Encore plus ambitieuse que l'album, la production de 75 minutes qui met en scène, aux côtés d'un Keith Kouna sans lunettes, 10 musiciens et une danseuse, prend des allures d'opéra urbain. Côté jardin, un pianiste, un guitariste et un batteur et côté cour, un trio à cordes, une clarinette, un tuba, un trombone.

Au milieu de tout ça, Kouna et la danseuse Maryse Damecourt évoluent dans un décor aride dont font partie un lit, une paire de bottes d'hiver, un pupitre, un réfrigérateur et des arbres décharnés. 

À travers 24 tableaux représentés par autant de poèmes mis en musique, l'artiste nous montre un homme qui soigne sa dépression saisonnière à grandes gorgées de bière et ses chagrins d'amour par le sexe. Intéressant tout de même que l'oeuvre soit présentée pour la première fois durant l'un des hivers les plus mordants au Québec et quelques jours à peine après la sortie du film Cinquante nuances de Grey...
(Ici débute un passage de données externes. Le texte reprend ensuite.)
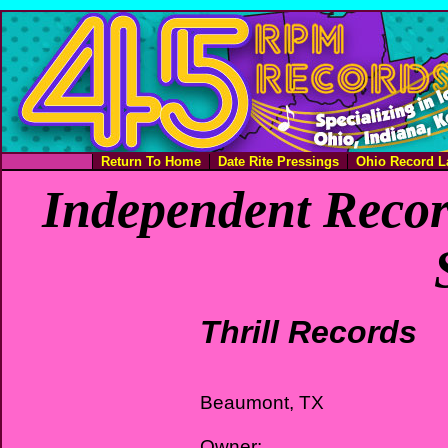
Return To Home
Date Rite Pressings
Ohio Record L
Independent Recor
Thrill Records
Beaumont, TX
Owner: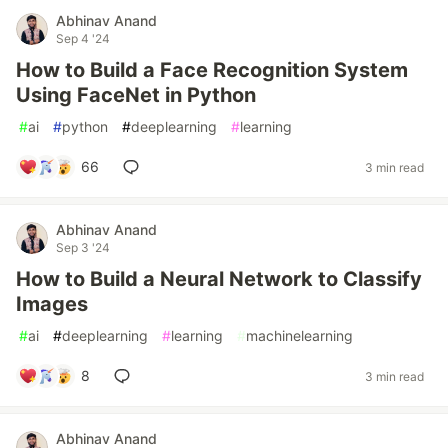
Abhinav Anand
Sep 4 '24
How to Build a Face Recognition System
Using FaceNet in Python
#
ai
#
python
#
deeplearning
#
learning
66
3 min read
Abhinav Anand
Sep 3 '24
How to Build a Neural Network to Classify
Images
#
ai
#
deeplearning
#
learning
#
machinelearning
8
3 min read
Abhinav Anand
Le personnage d'alcoolique interprété par Kouna subit l'hiver, boit, rêve, baise avec sa compagne et se laisse aller à ses délires. Entre ses mains, le drap du lit devient la cape d'un capitaine et le tablier d'un cuisinier alors que le réfrigérateur sert de cachette à un ours, de promontoire ou de refuge au poète maudit en plus de le ravitailler en bière.

Musicalement, les musiciens assurent, tant le guitariste et le batteur dans les aspects plus rock que le pianiste et le reste de l'orchestre dans le rendu de l'oeuvre de Schubert. Quant à Damecourt, elle oppose sa grâce à la poésie parfois crue de Kouna, y prêtant même ses lèvres sur Romances et désirs dont elle mime les paroles, éclairée par un projecteur alors que Kouna, dans la pénombre et adossé au réfrigérateur, les récite. 

Les musiciens surprennent également quand ils se lèvent et se rendent à l'arrière de la scène en milieu de parcours pour devenir un groupe a capella sur l'entraînante Le sexe, petit moment plutôt humoristique dans une oeuvre qui respire dans son ensemble une grande mélancolie.

Le public présent à ce soir de première au Grand Théâtre a grandement apprécié la production, ovationnant longuement Kouna. Le chanteur de Québec semblait ému, revenant trois fois sur scène pour remercier les spectateurs. Ceux qui auraient manqué ce périple à travers les glaces et la froidure de Kouna et Schubert pourront se reprendre ce soir, alors qu'une seconde représentation aura lieu.